Diketahui banyak penerima yang berstatus “Anda Telah Ditetapkan sebagai penerima BSU pada Batch 3, Silahkan tunggu proses penyalluran mealui Bank Himbara (BRI, BNI, Mandiri, BTN), Bank Syariah Indonesia dan PT POS Indonesia” belum mencairkan BSU 2025.
Lantas apakah ada peluang cair 31 Desember 2025?
Terbaru Kemenko Perekonomian mengunggah kabar soal BSU BPJS Ketenagakerjaan.
“Sudah tahu belum kalau pemerintah punya program buat bantu pekerja biar dompet tetap aman? Bantuan ini diharapkan bisa bantu jaga daya beli dan bikin aktivitas ekonomi tetap bergerak. Namanya BSU. Apa sih BSU?,” tulis akun medsos Kemenko Perekonomian RI.
Sekedar diketahui BSU BPJS Ketenagakerjaan hadir tahun 2021 hingga 2025.
Berdasarkan Permenaker Nomor 5 Tahun 2025, pemerintah memberikan BSU untuk pekerja selama dua bulan yakni Juni dan Juli. Dalam proses penyalurannya telah dilakukan sejak awal Juni hingga Agustus 2025.
Sebanyak 14,95 juta pekerja di seluruh Indonesia telah menerima bantuan subsidi upah. Proses distribusi telah berlangsung sejak awal Juni hingga Agustus 2025.
Nominal dana bantuan untuk penerima BSU sebesar Rp 600.000 per dua bulan. Pencairan tahun 2025 telah dilakukan pada bulan Juni hingga Agustus.

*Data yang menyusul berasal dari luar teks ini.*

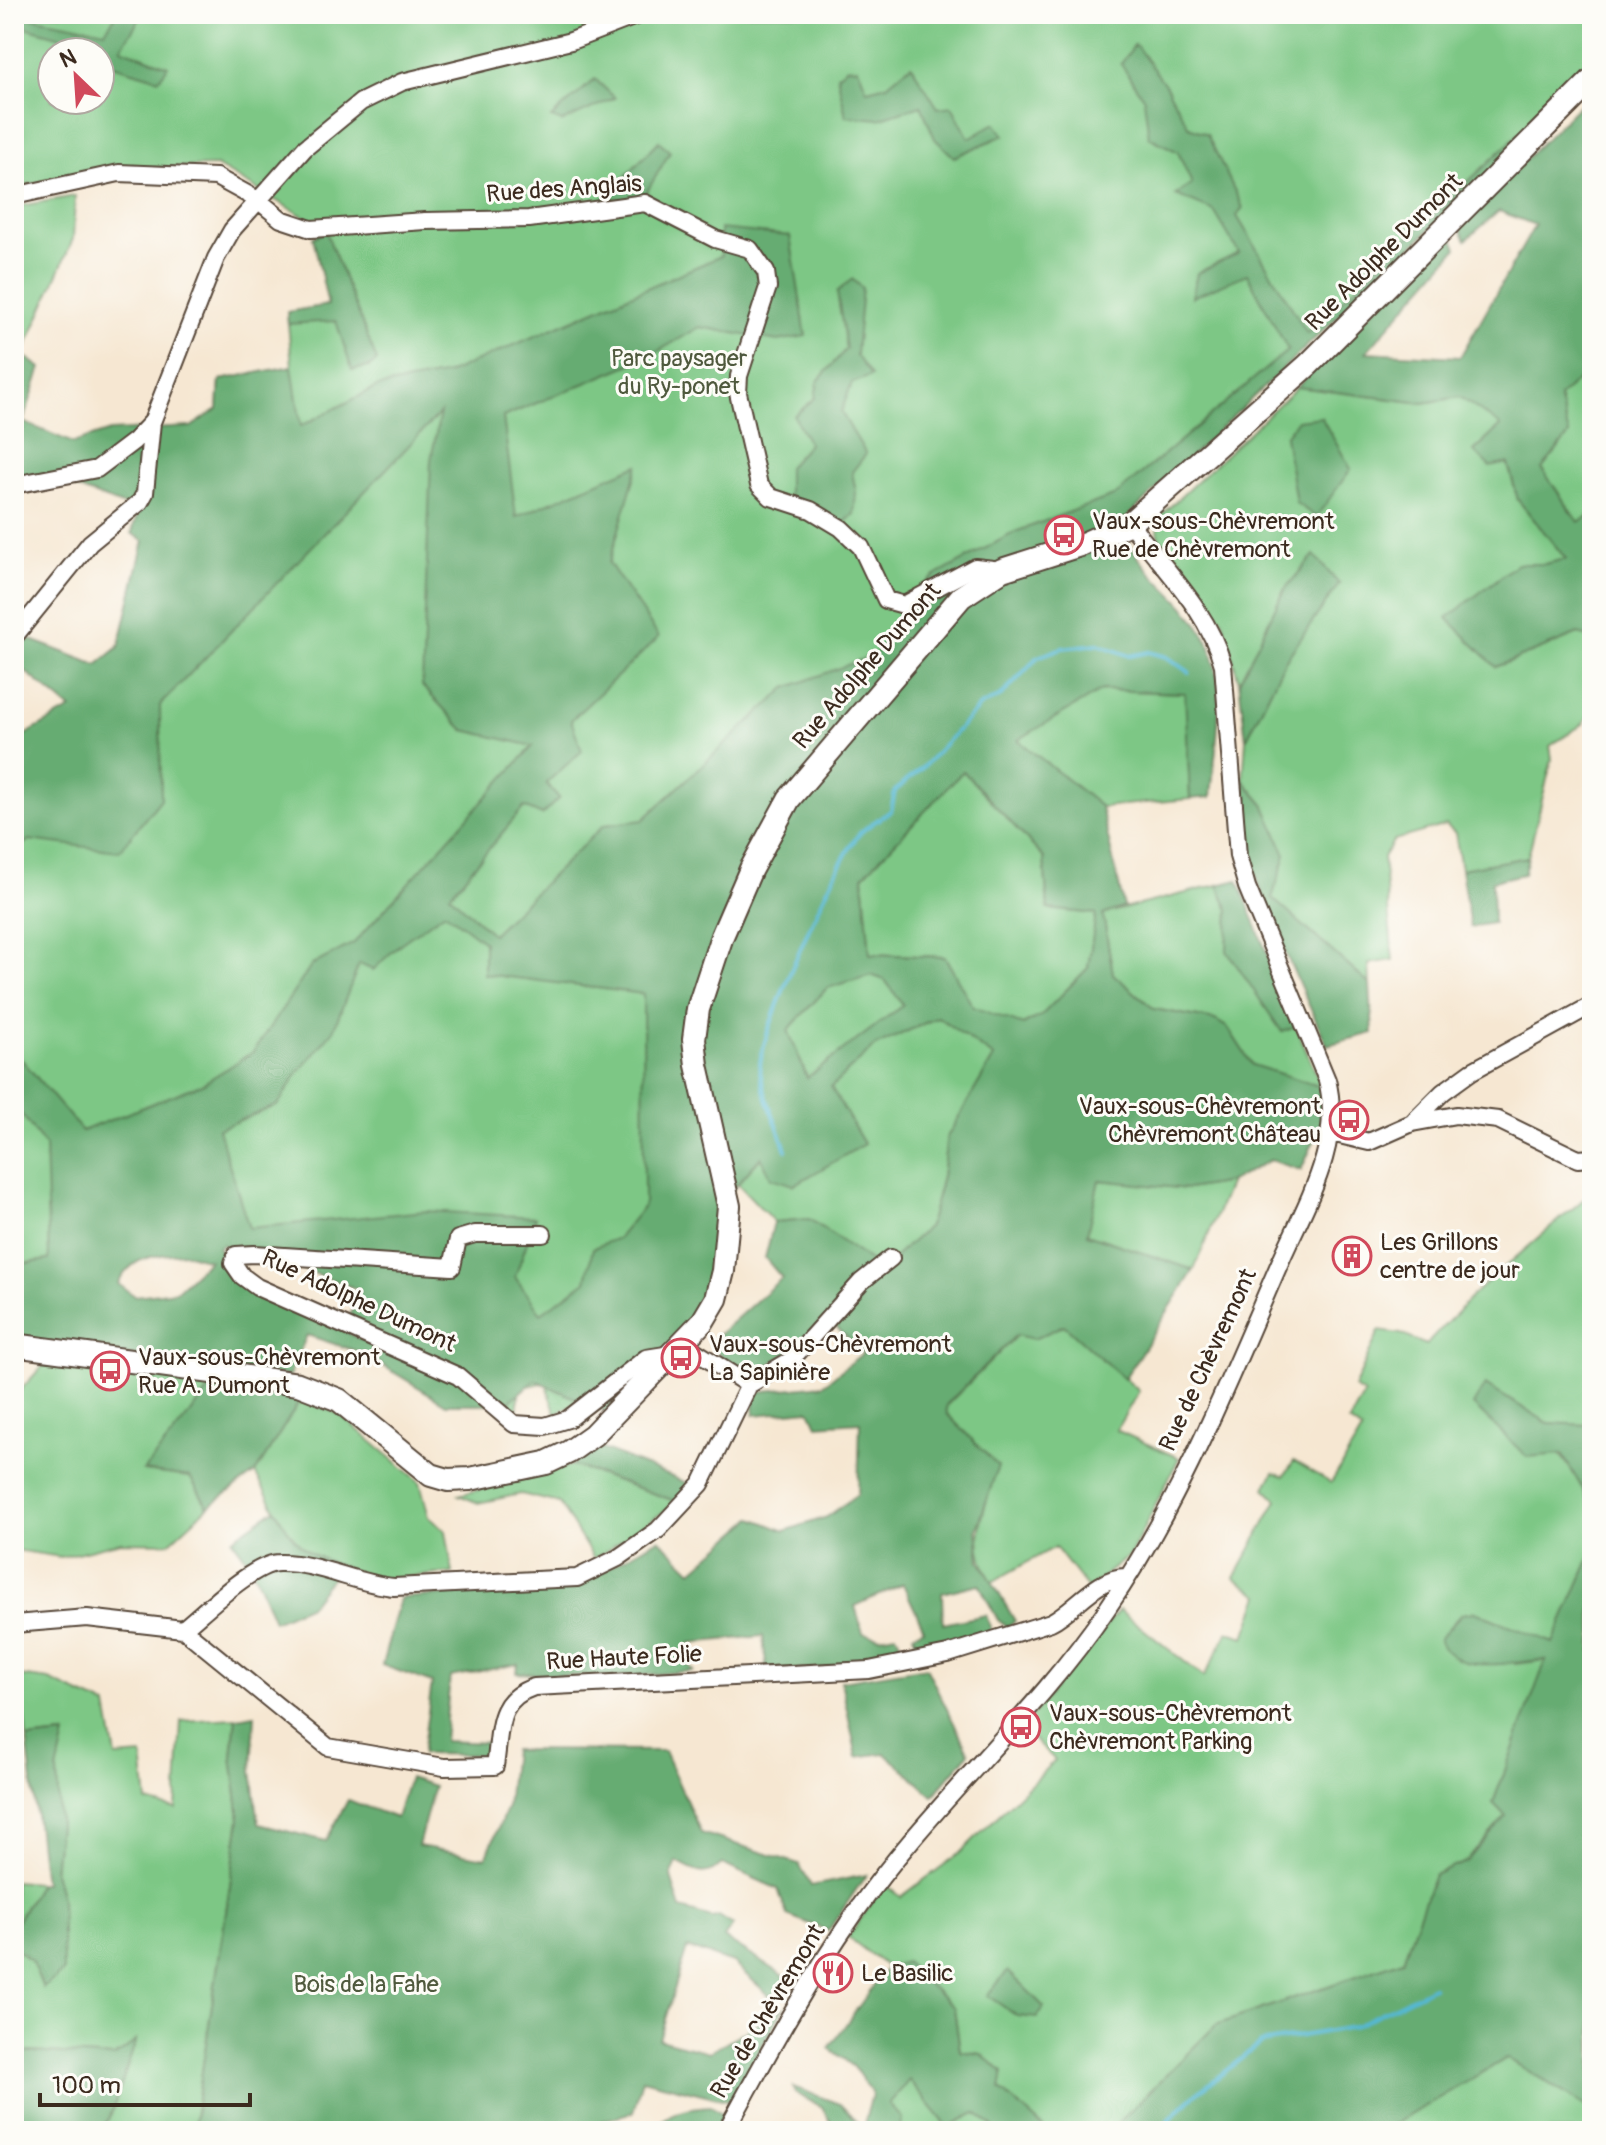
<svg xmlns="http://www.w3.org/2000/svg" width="1606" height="2145" font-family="Pangolin,sans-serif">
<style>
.green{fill:#7dc785;stroke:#5c7852;stroke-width:2;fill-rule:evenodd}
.forest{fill:#66ac72;stroke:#506b48;stroke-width:2;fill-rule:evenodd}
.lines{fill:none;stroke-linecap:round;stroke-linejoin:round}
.stream{stroke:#55b8d4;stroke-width:4}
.minor-casing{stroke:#574639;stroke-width:20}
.secondary-casing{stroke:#574639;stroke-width:26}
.minor{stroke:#fff;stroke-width:16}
.secondary{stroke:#fff;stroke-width:22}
.labels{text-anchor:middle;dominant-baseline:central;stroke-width:6;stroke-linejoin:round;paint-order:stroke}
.street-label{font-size:24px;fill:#3b2a1e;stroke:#fdfcf7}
.park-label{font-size:24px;fill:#4f593d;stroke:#fdfcf7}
.poi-label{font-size:24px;fill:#3b2a1e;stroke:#fdfcf7;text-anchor:start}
</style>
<rect width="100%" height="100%" fill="#fdfcf7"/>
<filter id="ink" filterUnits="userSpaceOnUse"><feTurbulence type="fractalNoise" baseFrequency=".0125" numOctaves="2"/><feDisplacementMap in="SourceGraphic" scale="16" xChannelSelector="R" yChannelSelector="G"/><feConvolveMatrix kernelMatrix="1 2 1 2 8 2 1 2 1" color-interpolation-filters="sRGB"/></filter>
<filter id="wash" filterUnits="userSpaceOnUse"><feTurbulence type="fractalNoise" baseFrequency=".006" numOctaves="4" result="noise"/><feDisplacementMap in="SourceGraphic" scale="32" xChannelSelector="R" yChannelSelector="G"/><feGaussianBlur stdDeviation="1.8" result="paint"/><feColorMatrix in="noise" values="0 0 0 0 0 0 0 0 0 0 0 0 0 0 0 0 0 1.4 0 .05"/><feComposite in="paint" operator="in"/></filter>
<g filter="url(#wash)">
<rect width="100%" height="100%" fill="#f6e7d2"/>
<path class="green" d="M14 14H1592V74L1129 515 774 800 738 1183 762 1157 794 1185 864 1144 830 1088 875 1046 938 1017 994 1057 947 1137 942 1177 929 1226 882 1270 809 1219 774 1222 738 1184 722 1202 683 1329 556 1415 546 1382 520 1388 517 1411 465 1371 350 1316 360 1290 284 1262 249 1229 14 1265V741L71 709 14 662V656L29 639 97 665 119 647 144 541 132 533 162 429 191 427 218 409 220 380 292 366 287 312 328 305 315 223 216 166 117 169 14 187ZM52 52H100V100H52Z
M75 196 73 239 14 375V207Z
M1592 368V515L1579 522 1542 469 1569 435 1559 397Z
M1297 387 1423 403 1460 397 1502 426 1475 450 1507 462 1518 500 1567 559 1545 564H1517L1496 667 1579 634 1592 638V712L1583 724 1550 746 1552 759 1528 857 1461 869 1455 833 1446 825 1394 840 1383 857 1393 960 1369 964 1370 985 1271 898 1265 806 1243 780 1246 740 1285 661 1339 584 1284 590 1239 682 1223 621 1159 538 1157 519Z
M1102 690 1186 693 1190 799 1101 807 1017 740Z
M963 771 1044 858 1048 909 1097 914 1088 968 1041 1016 1022 1025 972 1007 945 957 870 954 863 876Z
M1218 885 1229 910 1227 951 1296 1027 1322 1087 1252 1065 1228 1028 1215 1020 1154 1009 1113 974 1103 914Z
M871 975 885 980 903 1005 808 1079 788 1030 827 988Z
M1099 1180 1188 1189 1230 1182 1194 1270 1086 1234Z
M1592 1192V1427L1548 1423 1485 1385C1533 1428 1606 1478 1592 1552 1587 1580 1565 1617 1553 1643L1475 1612 1515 1664 1547 1660 1493 1803 1506 1816 1466 1862 1434 1875 1403 1960 1216 2025 1110 2131H1047L1000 2089 1003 2072 981 2054 960 2051 954 2008 905 1962 887 1967 848 1937 885 1884 901 1897 960 1853 1055 1760 1022 1728 1119 1610 1204 1677 1228 1632 1245 1637 1260 1595 1235 1578 1277 1500 1265 1488 1274 1472 1284 1476 1294 1461 1331 1483 1362 1431 1349 1422 1364 1394 1354 1388 1379 1331 1401 1334 1426 1345 1478 1290Z
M1064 1324 1139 1391 1116 1430 1179 1458 1131 1554 1088 1589 1055 1547 992 1582C966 1537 986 1511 997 1466L947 1414 946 1406 1017 1335 1034 1339Z
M48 1360 216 1382 144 1471 190 1477 208 1507 169 1543 121 1542 61 1557 14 1550V1397Z
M301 1399 339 1414 420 1482 429 1517 446 1531 453 1573 378 1579 309 1555 287 1530 255 1473Z
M572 1465 678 1502 594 1559 559 1503 521 1494 478 1503 459 1495Z
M19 1676 49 1680 107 1706 116 1757 142 1755 147 1802 176 1809 181 1721 236 1718 232 1756 240 1819 193 2131H100L110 2117 135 2043 114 2057 14 2051V1948L31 1960 61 1899 54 1872 59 1825 57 1771 64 1735 27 1739Z
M14 1881 39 1883 14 1927Z
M1507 2058 1592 2110V2131H1382Z
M909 2079 948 2127 976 2112 999 2131H899L902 2118 889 2104Z"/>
<path class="forest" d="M14 14 105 31 117 14H143L121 48 168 66 159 79 100 61 102 48 14 24Z
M1135 44 1166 86 1189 127 1207 134 1243 208 1237 216 1307 333 1523 130 1530 134 1122 522C1134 571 1177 589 1201 629 1231 677 1215 744 1211 797L1190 799 1185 693 1102 690 1018 740 1101 807 1124 907 1103 915 1113 974 1154 1009 1215 1020 1228 1028 1252 1065 1322 1087 1325 1129 1314 1141 1301 1170 1270 1160 1230 1182 1188 1189 1099 1180 1087 1234 1194 1270 1124 1379 1064 1325 1034 1339 1016 1335 946 1405 947 1414 998 1466 977 1529 980 1561 1015 1621 1007 1627 998 1620 979 1584 942 1593 943 1624 986 1615 995 1641 922 1659 913 1634 924 1629 903 1584 855 1606 863 1633 879 1637 896 1634 910 1661 767 1673 763 1636 690 1643 683 1658 693 1671 611 1678 517 1673 518 1664 450 1677 444 1741 488 1743 486 1755 422 1754 432 1683 382 1665 400 1598 576 1586 659 1539 692 1571 753 1518 785 1531 827 1517 858 1494 860 1422 817 1425 810 1410 754 1415 755 1392 823 1385 863 1353 833 1324 745 1380 709 1343 782 1278 765 1258 774 1222 809 1219 882 1269 929 1226 942 1177 947 1137 994 1057 938 1017 875 1046 831 1087 864 1144 794 1185 771 1178 761 1157 722 1202 716 1264 683 1329 606 1412 535 1380 506 1404H446L362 1353 307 1335 289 1376 14 1341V1265L49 1260 45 1146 14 1104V1059L22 1060 82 1131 202 1084 253 1052 312 965 354 943 533 746 464 730 422 686 431 460 440 413 160 705 161 799 119 851 29 840 14 852V741L71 709 14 662V656L29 639 97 665 119 647 144 541 132 533 138 511 60 482 14 484V375L24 356 41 368 23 422 73 443 110 431 191 427 218 409 220 380 292 366 301 426 377 387 447 374 721 256 720 229 790 236 806 336 778 341 700 327 648 357 503 417 516 517 638 465 609 563 659 637 571 720 582 751 546 783 559 798 542 815 524 807 450 895 492 934 604 825 643 820 786 688 874 655 897 625 900 604 935 576 1015 532 1116 495 1288 350 1247 274 1192 297 1197 273 1239 253 1214 211 1176 195 1192 184 1178 152 1149 137 1144 99 1121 64ZM963 771 1044 858 1048 909 1096 914 1088 968 1041 1016 1023 1025 973 1007 945 957 870 954 863 876ZM445 912 484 942V974L643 994 644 1206 618 1238 593 1248 586 1281 541 1313 515 1277 536 1217 426 1211 249 1228 218 1129 278 1105 297 1074 333 1031 359 964 373 970 400 944ZM871 975 885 980 903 1005 807 1078 788 1030 827 988ZM222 1244 233 1252 284 1262 360 1290 350 1316 368 1343 234 1274 218 1248ZM185 1253 209 1260 176 1291 135 1296 118 1284C132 1255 155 1255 185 1253Z
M911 65 938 108 952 106 969 138 995 123 1004 135 954 157 935 139 921 105 879 119 846 116 837 75 847 67 858 68 867 90 887 85Z
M595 79 615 98 562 122 551 118Z
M1592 92V368L1559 397 1569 435 1542 469 1578 522 1592 515V638L1578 634 1496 667 1447 618 1517 564H1545L1566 559 1518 500 1508 463 1490 467 1474 451 1501 426 1460 397 1423 403 1297 387 1450 232 1457 248 1366 352 1460 357 1535 225 1499 211 1466 240 1459 226Z
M659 141 670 152 643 198 603 200Z
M326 232 377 361 369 367 352 370 336 321 288 324 287 312 328 305 313 237Z
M852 279 862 288 856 355 871 376 852 383 841 412 866 454 852 472 856 492 854 514 836 531 807 515 788 511V467L809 444 794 416 815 398 818 381 846 349 837 292Z
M1321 417 1351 469 1316 517 1296 503 1285 436 1297 420Z
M1314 555 1339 584 1285 661 1246 740 1239 682 1284 590Z
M1243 780 1265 806 1286 855 1272 898 1370 985 1373 1033 1327 1045C1292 965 1238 868 1243 780Z
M1528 857 1524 874 1492 881 1493 923 1470 927 1461 869Z
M1238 880 1296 1027 1282 1032 1227 951 1229 910 1218 885Z
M216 1382 301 1399 255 1473 208 1507 190 1477 143 1471Z
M1485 1385 1548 1423 1590 1425 1592 1505 1562 1454 1527 1457 1473 1405Z
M593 1445 695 1486 678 1502 572 1465Z
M275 1509C295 1544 303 1553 341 1566L310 1605 274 1621 251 1565 232 1539Z
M1592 1553V2110L1507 2058 1382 2131H1110L1216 2025 1403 1960 1434 1875 1466 1862 1506 1816 1493 1803 1546 1660C1514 1661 1453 1678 1439 1639L1461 1614 1475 1612 1553 1643Z
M926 1667 969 1753 933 1796 885 1753 857 1757 841 1681Z
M255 1715 252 1771 259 1824 326 1841 348 1800 396 1818 409 1778 434 1786 418 1846 486 1858 507 1807 513 1750 664 1751 701 1833 799 1864 811 1886 866 1875 828 1931 787 1915 778 1889 722 1864C704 1879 696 1872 677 1862L671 1877 681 1909 712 1918 719 1916 733 1925 724 1938 791 1980 771 1997 733 1963 687 1948 659 2039 709 2052 784 2008 730 2101 642 2079 633 2112 598 2122 595 2131H193L240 1819 232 1756 236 1718Z
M65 1735 57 1771 59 1825 54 1872 61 1899 63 1972 43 1988 31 1960 14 1948V1927L39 1883H44L27 1739Z
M905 1962 954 2008 960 2051 981 2054 1003 2072 1000 2089 1047 2131H999L976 2113 948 2127 909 2080 889 2104 902 2118 899 2131H828L831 2122 822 2107 795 2093 793 2087 840 2104 863 2128 872 2094 854 2067 829 2048 887 1967Z
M1008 1971 1044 2007 1037 2018 1017 2016 987 1995Z
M136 2041 110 2117 100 2131H14V2051L114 2057Z
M711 2106 734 2121 729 2131H654C665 2111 690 2107 711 2106Z"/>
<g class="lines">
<path class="stream" d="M786 1150C779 1128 761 1091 760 1068 758 1037 838 855 861 832 870 824 882 817 891 811L895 791 923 767 980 706 1001 696 1038 657 1062 648 1098 644 1130 656 1149 652 1167 657 1189 672
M1158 2131 1190 2099 1261 2043 1353 2027 1433 1987"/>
</g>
</g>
<g filter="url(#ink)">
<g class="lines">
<g class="minor-casing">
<path id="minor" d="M14 196 119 173 216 177 258 200 281 219 311 229 425 221 529 219 645 203 715 239 750 249 766 272 768 287 739 376 738 393 759 485 771 497 811 510 841 528 861 547 886 600 904 605 975 567 1002 570
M14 485 97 469 134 441 152 422
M14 637 90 543 140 502 145 493 152 422 216 258 232 230 305 148 361 102 402 82 571 41 641 14
M1413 1122 1443 1092 1472 1071 1592 1005
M1331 1133 1369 1142 1412 1123 1456 1115 1498 1120 1578 1159 1592 1158
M543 1234H475L458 1239 452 1267 254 1254 236 1255 233 1263 242 1276 257 1287 458 1376 514 1424 545 1426 568 1419 646 1358 671 1354
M682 1343 749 1385
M14 1624 87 1618 183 1629 328 1747 444 1767 495 1766C501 1730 495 1700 534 1687L869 1670 948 1654 1051 1622C1076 1609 1097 1577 1126 1577
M183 1629C204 1612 253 1563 279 1563 318 1562 356 1584 394 1587L577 1578 618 1558 658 1530 701 1484 749 1385 791 1360 861 1282 891 1258
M726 2131C766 2057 806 1983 855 1913 930 1805 1033 1718 1107 1609 1179 1505 1228 1382 1278 1267 1303 1208 1344 1146 1327 1080L1247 887 1238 856 1223 665C1207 608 1164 570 1130 523"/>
</g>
<g class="secondary-casing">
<path id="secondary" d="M14 1345 298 1384 339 1400 431 1475 448 1480 470 1479 546 1463 569 1452 593 1435 703 1321 716 1299 723 1271 729 1206 697 1065 694 1039 698 1009 722 936 751 869 789 799 961 597 1002 570 1083 544 1130 523 1308 365 1592 80"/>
</g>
<use href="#minor" class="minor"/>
<use href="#secondary" class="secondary"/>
</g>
</g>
<defs>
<g id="bus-ring" transform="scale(2)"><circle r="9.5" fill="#fdfcf7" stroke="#d1495b" stroke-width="1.5"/><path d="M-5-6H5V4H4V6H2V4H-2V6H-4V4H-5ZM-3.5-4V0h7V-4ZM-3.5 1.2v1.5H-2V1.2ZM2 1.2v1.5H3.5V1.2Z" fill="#d1495b"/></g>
<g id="building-ring" transform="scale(2)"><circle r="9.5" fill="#fdfcf7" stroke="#d1495b" stroke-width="1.5"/><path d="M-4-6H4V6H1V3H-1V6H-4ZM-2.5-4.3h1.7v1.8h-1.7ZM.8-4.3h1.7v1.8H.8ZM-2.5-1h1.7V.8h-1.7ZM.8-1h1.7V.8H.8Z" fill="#d1495b"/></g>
<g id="restaurant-ring" transform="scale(2)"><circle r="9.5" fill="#fdfcf7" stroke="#d1495b" stroke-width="1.5"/><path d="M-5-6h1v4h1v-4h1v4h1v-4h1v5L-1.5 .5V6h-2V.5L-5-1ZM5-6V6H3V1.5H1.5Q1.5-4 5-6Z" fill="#d1495b"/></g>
</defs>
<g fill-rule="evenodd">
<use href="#bus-ring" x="1064" y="535"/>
<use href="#bus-ring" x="1349" y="1120"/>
<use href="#building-ring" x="1352" y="1256"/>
<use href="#bus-ring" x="681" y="1358"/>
<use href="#bus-ring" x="110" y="1371"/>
<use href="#bus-ring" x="1021" y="1727"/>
<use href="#restaurant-ring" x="833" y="1973"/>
</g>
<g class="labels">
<g class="street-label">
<text transform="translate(564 189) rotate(-4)">Rue des Anglais</text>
<text transform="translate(1384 252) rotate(-45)">Rue Adolphe Dumont</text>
<text transform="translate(867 666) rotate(-49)">Rue Adolphe Dumont</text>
<text transform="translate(359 1301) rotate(25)">Rue Adolphe Dumont</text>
<text transform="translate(1208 1360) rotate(-65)">Rue de Chèvremont</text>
<text transform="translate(624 1658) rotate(-3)">Rue Haute Folie</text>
<text transform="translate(768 2011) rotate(-59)">Rue de Chèvremont</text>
</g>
<g class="park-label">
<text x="679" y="358">Parc paysager<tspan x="679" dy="28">du Ry-ponet</tspan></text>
<text x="366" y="1984">Bois de la Fahe</text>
</g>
<g class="poi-label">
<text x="1092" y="521">Vaux-sous-Chèvremont<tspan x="1092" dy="28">Rue de Chèvremont</tspan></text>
<text x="1321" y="1106" text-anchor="end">Vaux-sous-Chèvremont<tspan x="1321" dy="28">Chèvremont Château</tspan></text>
<text x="1380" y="1242">Les Grillons<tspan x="1380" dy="28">centre de jour</tspan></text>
<text x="709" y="1344">Vaux-sous-Chèvremont<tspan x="709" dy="28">La Sapinière</tspan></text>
<text x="138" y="1357">Vaux-sous-Chèvremont<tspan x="138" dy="28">Rue A. Dumont</tspan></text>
<text x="1049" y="1713">Vaux-sous-Chèvremont<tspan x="1049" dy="28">Chèvremont Parking</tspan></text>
<text x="861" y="1973">Le Basilic</text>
</g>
</g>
<rect width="1606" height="2145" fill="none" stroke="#fdfcf7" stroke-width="48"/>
<g transform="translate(76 76) rotate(335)"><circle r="38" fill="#fdfcf7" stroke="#afa8a0" stroke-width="2"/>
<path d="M0-6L14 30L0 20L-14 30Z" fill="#d1495b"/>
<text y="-12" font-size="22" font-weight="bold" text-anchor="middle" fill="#3b2a1e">N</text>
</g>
<path d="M40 2093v12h210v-12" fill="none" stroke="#3b2a1e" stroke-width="4"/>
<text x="52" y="2093" font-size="24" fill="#3b2a1e" stroke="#fdfcf7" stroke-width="6" paint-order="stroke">100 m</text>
</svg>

Lantas apakah mereka akan cair Desember 2025? “Pantau terus untuk informasi selanjutnya ya Sahabat Ekon,” tulis instagram Kemenko Perekonomian RI.
Cek BSU BPJS Ketenagakerjaan
Buka link https://www.bpjsketenagakerjaan.go.id/
Klik “Cek Status Calon Penerima BSU”
Gulir ke bawah hingga menemukan “Cek Apakah Kamu Termasuk Calon Penerima BSU”
Isi semua kolom data diri mulai dari NIK, nama lengkap, tanggal lahir, nama ibu kandung, nomor HP, dan email
Pastikan mengisi data yang benar
Klik “Lanjutkan
Muncul pemberitahuan status dana bantuan sudah cair atau belum
Cara Cek BSU Online
Selain menggunakan situs BSU BPJS Ketenagakerjaan, bisa juga mengakses aplikasi resmi JMO dan situs Kemnaker. Berikut ini panduannya:
1. Cek BSU via Aplikasi JMO
Unduh aplikasi JMO di HP
Buat akun menggunakan NIK KTP dan nomor telepon
Setelah berhasil buat akun, lakukan login
Gulir ke bawah hingga menemukan banner “Cek Eligibilitas Bantuan Subsidi Upah (BSU)”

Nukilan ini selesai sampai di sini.